We don’t know how to avoid meditation sickness
Unfortunately, a small but significant number of people who jump into deep contemplative practice experience serious mental disruptions. As well, it’s fairly common for people on the meditative path to stumble into periods of time when their reality is unpleasantly distorted in some way, periods that are often referred to as “dark nights”. How can this be avoided? And who is most likely to have a challenging experience? What does a “harm reduction” approach to meditation look like?

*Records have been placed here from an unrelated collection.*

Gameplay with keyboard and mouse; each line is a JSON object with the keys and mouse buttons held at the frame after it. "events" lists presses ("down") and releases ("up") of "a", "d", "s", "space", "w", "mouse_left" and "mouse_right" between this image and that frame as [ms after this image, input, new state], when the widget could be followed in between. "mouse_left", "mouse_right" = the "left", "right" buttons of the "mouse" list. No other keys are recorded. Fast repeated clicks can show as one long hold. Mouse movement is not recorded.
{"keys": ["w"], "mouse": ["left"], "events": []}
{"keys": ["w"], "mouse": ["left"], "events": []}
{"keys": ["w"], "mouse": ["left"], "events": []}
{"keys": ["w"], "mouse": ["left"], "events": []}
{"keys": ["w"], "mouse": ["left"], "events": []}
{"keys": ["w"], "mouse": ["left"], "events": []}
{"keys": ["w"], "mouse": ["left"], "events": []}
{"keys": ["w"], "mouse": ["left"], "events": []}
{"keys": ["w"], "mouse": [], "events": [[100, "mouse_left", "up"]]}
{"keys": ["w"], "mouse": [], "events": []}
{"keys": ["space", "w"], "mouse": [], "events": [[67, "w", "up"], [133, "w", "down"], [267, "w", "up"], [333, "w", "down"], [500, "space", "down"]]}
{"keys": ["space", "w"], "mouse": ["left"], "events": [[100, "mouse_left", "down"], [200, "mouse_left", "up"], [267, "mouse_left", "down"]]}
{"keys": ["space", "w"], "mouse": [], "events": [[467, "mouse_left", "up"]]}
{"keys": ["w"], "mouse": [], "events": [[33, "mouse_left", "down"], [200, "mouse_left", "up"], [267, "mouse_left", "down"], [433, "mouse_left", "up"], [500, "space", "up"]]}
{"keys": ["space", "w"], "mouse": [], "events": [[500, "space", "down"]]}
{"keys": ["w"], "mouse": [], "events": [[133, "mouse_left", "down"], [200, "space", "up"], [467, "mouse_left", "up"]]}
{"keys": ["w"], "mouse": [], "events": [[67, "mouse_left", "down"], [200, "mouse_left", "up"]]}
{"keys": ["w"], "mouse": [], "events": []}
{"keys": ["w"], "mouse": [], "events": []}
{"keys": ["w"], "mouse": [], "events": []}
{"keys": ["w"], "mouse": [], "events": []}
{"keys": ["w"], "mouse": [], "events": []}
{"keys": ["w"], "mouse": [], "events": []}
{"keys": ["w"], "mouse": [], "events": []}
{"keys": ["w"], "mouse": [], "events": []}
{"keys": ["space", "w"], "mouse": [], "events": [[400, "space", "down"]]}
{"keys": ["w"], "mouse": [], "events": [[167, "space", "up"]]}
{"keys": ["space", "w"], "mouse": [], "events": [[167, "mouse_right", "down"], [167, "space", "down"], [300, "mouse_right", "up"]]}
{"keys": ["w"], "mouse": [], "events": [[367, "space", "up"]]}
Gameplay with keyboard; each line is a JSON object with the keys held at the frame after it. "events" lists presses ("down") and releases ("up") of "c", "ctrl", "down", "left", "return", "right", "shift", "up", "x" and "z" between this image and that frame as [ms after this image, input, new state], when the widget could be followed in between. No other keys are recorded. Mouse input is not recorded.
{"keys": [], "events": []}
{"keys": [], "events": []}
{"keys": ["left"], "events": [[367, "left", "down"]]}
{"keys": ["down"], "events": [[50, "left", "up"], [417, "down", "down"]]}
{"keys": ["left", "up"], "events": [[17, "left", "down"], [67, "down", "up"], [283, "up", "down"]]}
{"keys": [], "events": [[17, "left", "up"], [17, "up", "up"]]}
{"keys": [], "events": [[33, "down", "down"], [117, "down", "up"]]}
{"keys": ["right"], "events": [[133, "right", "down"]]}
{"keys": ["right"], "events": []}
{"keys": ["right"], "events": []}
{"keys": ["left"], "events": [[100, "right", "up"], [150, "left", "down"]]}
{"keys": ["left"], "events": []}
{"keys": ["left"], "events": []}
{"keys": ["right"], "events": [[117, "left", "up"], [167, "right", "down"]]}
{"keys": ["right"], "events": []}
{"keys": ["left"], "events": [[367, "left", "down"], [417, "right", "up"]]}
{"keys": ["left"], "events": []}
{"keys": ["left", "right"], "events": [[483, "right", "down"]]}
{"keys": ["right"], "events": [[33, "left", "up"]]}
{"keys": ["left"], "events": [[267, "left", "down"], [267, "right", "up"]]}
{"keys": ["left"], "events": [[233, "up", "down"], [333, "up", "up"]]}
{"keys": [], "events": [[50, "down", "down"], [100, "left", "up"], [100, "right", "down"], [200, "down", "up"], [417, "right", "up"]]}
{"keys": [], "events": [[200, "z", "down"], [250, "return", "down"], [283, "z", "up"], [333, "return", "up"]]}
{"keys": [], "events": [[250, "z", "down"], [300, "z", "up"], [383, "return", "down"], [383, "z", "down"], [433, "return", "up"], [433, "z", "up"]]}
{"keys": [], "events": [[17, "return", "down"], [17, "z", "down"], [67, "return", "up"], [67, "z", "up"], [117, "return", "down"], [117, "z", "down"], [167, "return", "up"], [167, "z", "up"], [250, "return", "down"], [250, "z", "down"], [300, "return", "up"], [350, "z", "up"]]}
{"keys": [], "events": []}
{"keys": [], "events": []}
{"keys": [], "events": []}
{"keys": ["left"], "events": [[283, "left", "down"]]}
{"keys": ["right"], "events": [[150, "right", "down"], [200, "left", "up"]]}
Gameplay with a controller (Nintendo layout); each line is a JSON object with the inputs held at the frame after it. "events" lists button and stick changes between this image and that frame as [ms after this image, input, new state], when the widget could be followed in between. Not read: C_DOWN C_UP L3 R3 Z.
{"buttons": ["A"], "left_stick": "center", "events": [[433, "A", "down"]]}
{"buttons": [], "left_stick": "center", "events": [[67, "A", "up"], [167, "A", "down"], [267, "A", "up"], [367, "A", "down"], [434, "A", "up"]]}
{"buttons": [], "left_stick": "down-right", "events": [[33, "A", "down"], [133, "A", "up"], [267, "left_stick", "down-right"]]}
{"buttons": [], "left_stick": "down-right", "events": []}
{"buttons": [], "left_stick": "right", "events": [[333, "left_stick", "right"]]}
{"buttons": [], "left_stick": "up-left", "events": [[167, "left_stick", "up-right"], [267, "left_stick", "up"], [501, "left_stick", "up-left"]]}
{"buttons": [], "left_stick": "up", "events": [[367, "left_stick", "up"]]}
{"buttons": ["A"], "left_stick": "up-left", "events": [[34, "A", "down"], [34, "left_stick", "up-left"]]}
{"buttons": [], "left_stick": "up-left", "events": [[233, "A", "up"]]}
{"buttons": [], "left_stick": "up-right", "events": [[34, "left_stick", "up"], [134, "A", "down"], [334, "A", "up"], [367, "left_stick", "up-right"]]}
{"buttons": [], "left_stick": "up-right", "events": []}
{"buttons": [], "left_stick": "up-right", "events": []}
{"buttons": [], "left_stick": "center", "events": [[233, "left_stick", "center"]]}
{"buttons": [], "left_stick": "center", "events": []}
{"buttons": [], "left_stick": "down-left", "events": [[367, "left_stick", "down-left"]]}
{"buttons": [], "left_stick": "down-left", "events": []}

Meditation teachers working in the field have collected some data about which practices are most likely to be disruptive, and which personal situations contraindicate intense practice. But their knowledge hasn’t been combined and systematized. Having a more refined sense of meditation hazard could be of benefit right now, and its importance will only increase as meditation becomes more popular, particularly via app-based programs which do not involve the active participation/supervision of a teacher/community.
We don’t know whether there’s one kind of awakening, or multiple kinds
For thousands of years, some meditators have debated the matter of who is really awakened, and what real awakening is, and how you should spot an awakened person, and whether awakening is something that can be Done, or whether, instead, it’s an axis of development that extends indefinitely. While some of this has been petty squabbling, there is a legitimate and fascinating question here: is there a single kind of awakening, or are there multiple “genres?”
This is an important issue. If there is just one kind of “awakening,” if everyone is trying to achieve the same result, then there is a straightforward question of which practices are most effective in bringing it about. If there are multiple kinds, then the question becomes: what are the different benefits of different varieties of awakening, and how, in practical terms, does one choose a direction of practice?
These questions seem difficult but hardly impossible to study. One promising avenue could be assessing the brains and minds of advanced practitioners from different genres, to see if there are distinct and different patterns in psychological development. As well, ideally, we could follow intermediate practitioners closely and track what changes, and when.
We don’t know enough about what comes after awakening
We believe that awakening generally has a positive impact on people’s lives. But it can be complicated. Sometimes, awakening is followed by a dramatic change in lifestyle and a reordering of priorities. And, in the short term, sometimes awakening experiences can be destabilizing, though they are often blissful in the moment.
What do people typically do after awakening? How should awakening experiences be integrated into a healthy life? Is there any reason you might not want to do this? This is a major hole in modern contemplative literature. There is a lot of text devoted to techniques designed to accelerate awakening. There is much less devoted to the question of dealing with it when it arrives.
Is this feasible at all?
This list of potential directions is extremely ambitious, and coming up with definitive answers to all of these questions may be impossible. However, even a slightly more refined understanding of what awakening is, and how we can do it, would be of potentially massive benefit to humankind. Although the space race did not turn us into a spacefaring species (yet), we are still less lost thanks to the GPS technology that came out of it. Similarly, the search for a complete understanding of awakening, long before it’s over, will probably help a lot of people wake up.